### Texto extraído
------------------------------------------------------------
SOBRE HACER AGUAS MAYORES Y MENORES: DE LA BICICLETA….. A LA NAVE ESPACIAL.

 

Todos nos preguntamos alguna vez cómo defecan u orinan (es decir, cuando se hacen aguas mayores y menores) determinados profesionales en pleno cumplimiento de tareas. Por ejemplo un torero. Por ejemplo un ciclista. Por ejemplo un astronauta.

En principio, hacerlo no parece fácil, y en cualquier caso lo que se sugiere es una amplio repertorio de posibilidades. Desde las más lógicas pero inviables en sí, por estar en plena faena (faena profesional se entiende), a las más estrambóticas, producto de la imaginación y de la falta de experiencia.

ciclismoY es que, el que más y el que menos tiene la experiencia de haber ido en bicicleta y de pronto entrarle unos buenos retorcijones de tripas y tener que dejar la bicicleta deprisa y corriendo para evitar  el correspondiente desastre. Pero claro, uno o iba solo o iba acompañado de algún amigo, y esto no es lo mismo que ir en un pelotón, seguido de cantidad de cámaras de televisión, por tierra y por aire, y tener que resolver con urgencia la situación de la que hablamos.
------------------------------------------------------------
### Consigna A
Indica si cada afirmación concuerda con el texto sobre hacer aguas mayores y menores: (i) el torero figura entre los ejemplos de profesionales; (ii) en principio, hacerlo parece fácil; (iii) ir en bicicleta con un amigo equivale a ir en un pelotón. Responde sí o no a cada una y cita literalmente las palabras del texto que lo deciden.
### Consigna B
Prosigue el texto sobre hacer aguas mayores y menores a partir de su última oración.
------------------------------------------------------------
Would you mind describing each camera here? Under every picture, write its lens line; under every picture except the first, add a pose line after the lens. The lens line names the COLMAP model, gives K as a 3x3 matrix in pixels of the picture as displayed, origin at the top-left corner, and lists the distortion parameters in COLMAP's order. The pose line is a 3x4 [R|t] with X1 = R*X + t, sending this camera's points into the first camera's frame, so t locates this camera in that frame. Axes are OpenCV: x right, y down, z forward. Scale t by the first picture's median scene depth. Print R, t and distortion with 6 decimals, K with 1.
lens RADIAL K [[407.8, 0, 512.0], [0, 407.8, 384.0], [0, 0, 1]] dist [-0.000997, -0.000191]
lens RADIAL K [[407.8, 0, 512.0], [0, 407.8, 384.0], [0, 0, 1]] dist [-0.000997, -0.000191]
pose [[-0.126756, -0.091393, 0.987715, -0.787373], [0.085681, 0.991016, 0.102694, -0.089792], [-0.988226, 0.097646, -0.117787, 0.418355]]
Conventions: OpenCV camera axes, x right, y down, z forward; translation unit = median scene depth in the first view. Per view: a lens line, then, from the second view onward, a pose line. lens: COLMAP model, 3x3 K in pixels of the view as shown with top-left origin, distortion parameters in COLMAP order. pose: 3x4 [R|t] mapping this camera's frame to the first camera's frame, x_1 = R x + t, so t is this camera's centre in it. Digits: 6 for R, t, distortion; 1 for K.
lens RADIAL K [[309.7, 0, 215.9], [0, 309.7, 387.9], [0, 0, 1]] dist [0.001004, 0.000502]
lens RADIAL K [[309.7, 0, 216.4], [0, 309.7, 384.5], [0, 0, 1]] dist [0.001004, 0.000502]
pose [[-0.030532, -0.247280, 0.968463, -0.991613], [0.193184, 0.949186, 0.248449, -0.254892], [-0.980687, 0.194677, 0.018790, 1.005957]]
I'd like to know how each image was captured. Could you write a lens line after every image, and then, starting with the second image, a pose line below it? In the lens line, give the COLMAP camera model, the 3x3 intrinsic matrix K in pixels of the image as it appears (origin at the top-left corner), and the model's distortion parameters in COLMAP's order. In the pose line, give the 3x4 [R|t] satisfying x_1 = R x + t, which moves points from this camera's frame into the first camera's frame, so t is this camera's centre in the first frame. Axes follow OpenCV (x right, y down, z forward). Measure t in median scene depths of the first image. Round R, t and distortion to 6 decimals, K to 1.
------------------------------------------------------------
### Respuesta A
(i) Sí: "Por ejemplo un torero."
(ii) No: "En principio, hacerlo no parece fácil"
(iii) No: "y esto no es lo mismo que ir en un pelotón"

### Respuesta B
Cuando uno ve a los astronautas embozados en esos trajes tan herméticos le surgen cantidad de preguntas sobre cómo defecan y/o miccionan. En una palabra, cuando hacen aguas mayores y menores. Recuerdo que cuando vino a Huesca Miguel López Alegría, invitado por la Agrupación Astronómica oscense, habló de estas cosas con simpatía y cierta complicidad. Estuvo bien, y por lo menos en esta cuestión comprobamos que los astronautas son humanos.

aseo-espacialDigo humanos porque para lanzarse al espacio en una nave, a parte de mucha preparación, hay que estar hecho de una pasta especial. Seguro que en el futuro subiremos a las naves espaciales como si cogiéramos el autobús de ahora. Pero eso será dentro de unas décadas. Hoy por hoy hay que echarle muchos arrestos.

En cualquier caso les comentaré que la información que hemos encontrado en internet sobre esta cuestión de los astronautas desmitifica bastante la operación de referencia.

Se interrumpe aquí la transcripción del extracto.